==== GIVEN PASSAGE

France, Italy, and Spain announced evacuations from Niger for their citizens and other European nationals on Tuesday, fearing they would get trapped by a military coup supported by three other West African countries ruled by mutinous soldiers.

NewsofAfrica reported that two unarmed French military transport planes had landed in Niamey’s airport by late afternoon Tuesday, and a third was due, according to the French Joint Defense staff.

There was no immediate information on the number of evacuees they would transport.

France’s Foreign Ministry cited recent violence that targeted its embassy in Niamey, the capital, as one of the reasons for its decision to offer evacuation flights to several hundred of its citizens and other Europeans.

Spain’s Defense Ministry announced preparations to evacuate more than 70 nationals and Italy also said it was arranging a flight.

Germany’s foreign office said its citizens in Niger should check whether their stay there is necessary and if not they should “take the next available opportunity to leave.”

The evacuations come during a deepening crisis sparked by the coup last week against Niger’s democratically elected president, Mohamed Bazoum.

His apparent overthrow is a blow for Western nations that were working with Niger against West African extremists.

On Sunday, the West African regional body known as ECOWAS imposed travel and economic sanctions on Niger and threatened to use force if the coup leaders did not return Bazoum within one week.

ECOWAS froze all commercial and financial activities between its member countries and Niger, as well as Nigerien assets held in regional central banks.

Niger relies heavily on foreign aid, and sanctions could further impoverish its more than 25 million people.

Both the United States and France have sent troops and hundreds of millions of dollars of military and humanitarian aid in recent years to Niger, which was a French colony until 1960.

The U.S. will consider cutting aid if the coup is successful, the State Department said Monday. Aid is “very much in the balance depending on the outcome of the actions in the country,” said department spokesman Matt Miller. “U.S. assistance hinges on continued democratic governance in Niger.”

========
==== AVAILABLE DATA

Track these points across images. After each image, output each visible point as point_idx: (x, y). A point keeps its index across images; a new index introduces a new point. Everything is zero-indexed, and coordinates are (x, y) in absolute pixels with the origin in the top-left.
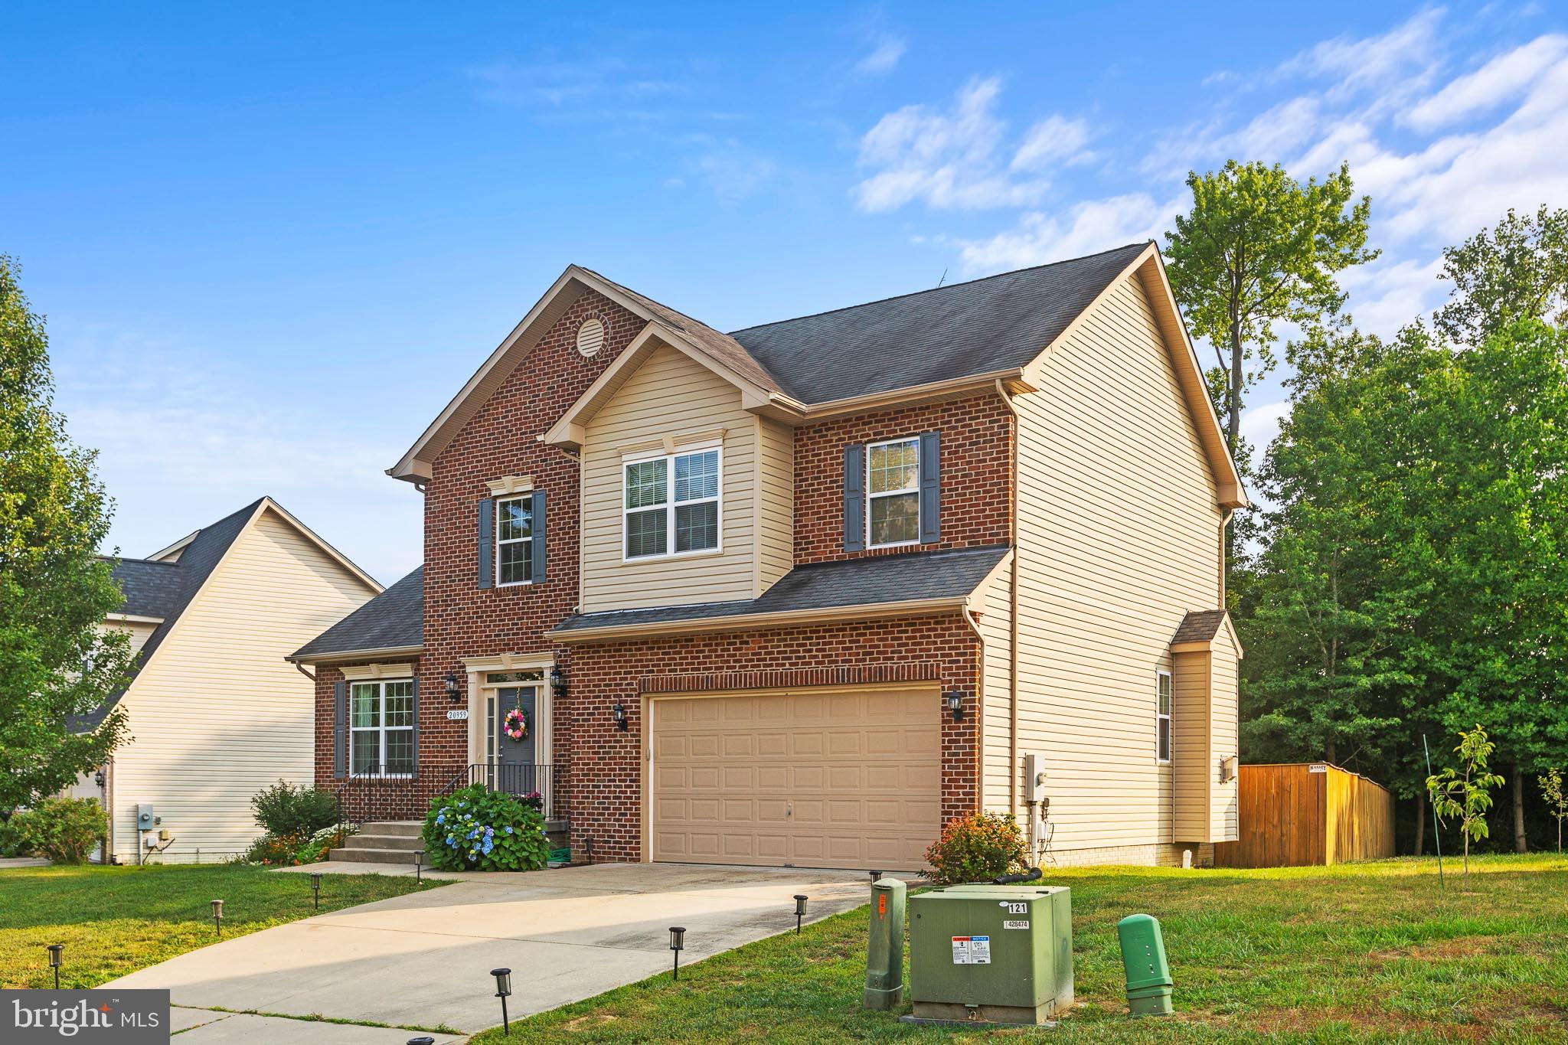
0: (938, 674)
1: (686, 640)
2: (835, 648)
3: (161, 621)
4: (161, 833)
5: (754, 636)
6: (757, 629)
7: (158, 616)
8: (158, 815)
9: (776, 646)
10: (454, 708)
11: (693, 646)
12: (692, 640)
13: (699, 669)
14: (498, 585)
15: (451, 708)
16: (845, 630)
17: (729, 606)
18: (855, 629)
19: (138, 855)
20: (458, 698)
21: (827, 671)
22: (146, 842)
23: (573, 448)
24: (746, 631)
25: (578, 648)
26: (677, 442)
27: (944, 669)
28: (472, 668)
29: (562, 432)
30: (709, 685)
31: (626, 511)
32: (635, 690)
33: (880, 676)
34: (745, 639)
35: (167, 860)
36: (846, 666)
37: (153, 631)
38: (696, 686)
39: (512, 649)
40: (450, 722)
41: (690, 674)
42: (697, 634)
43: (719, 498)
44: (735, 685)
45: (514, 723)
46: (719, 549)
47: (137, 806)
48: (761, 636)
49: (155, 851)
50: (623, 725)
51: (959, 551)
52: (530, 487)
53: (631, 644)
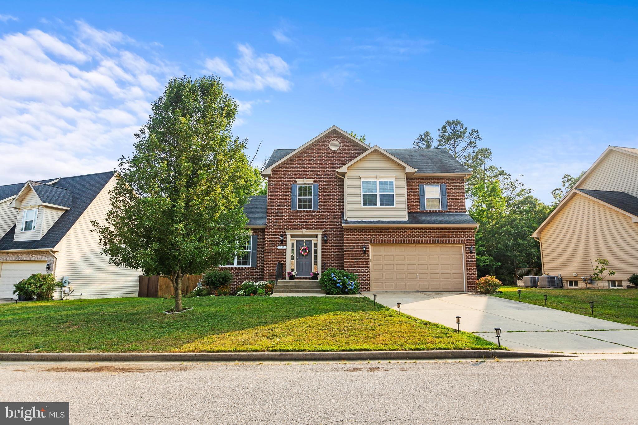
0: (465, 242)
1: (386, 230)
2: (434, 234)
3: (69, 209)
4: (69, 288)
5: (409, 230)
6: (409, 228)
7: (68, 207)
8: (69, 281)
9: (416, 233)
10: (280, 245)
11: (389, 231)
12: (388, 230)
13: (391, 238)
14: (298, 209)
15: (278, 245)
16: (437, 230)
17: (400, 221)
18: (440, 230)
19: (61, 296)
20: (283, 242)
21: (412, 240)
22: (65, 290)
23: (344, 175)
24: (406, 228)
25: (347, 230)
26: (381, 177)
27: (466, 241)
28: (289, 233)
29: (343, 170)
30: (395, 242)
31: (362, 193)
32: (368, 242)
33: (448, 242)
34: (406, 230)
35: (71, 298)
36: (438, 239)
37: (64, 212)
38: (389, 242)
39: (305, 229)
40: (278, 249)
41: (387, 239)
42: (390, 228)
43: (394, 193)
44: (403, 242)
45: (305, 250)
46: (395, 206)
47: (63, 277)
48: (411, 230)
49: (67, 295)
50: (364, 252)
51: (453, 213)
52: (313, 183)
53: (366, 229)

========

→ TASK REQUIREMENTS
Using the Niger coup article, please explain why the ECOWAS sanctions could deepen poverty in Niger. Answer in one to three sentences.

→ RESPONSE TO THE TASK
Niger relies heavily on foreign aid, so sanctions could further impoverish its more than 25 million people. ECOWAS froze all commercial and financial activities between its member countries and Niger, as well as Nigerien assets held in regional central banks.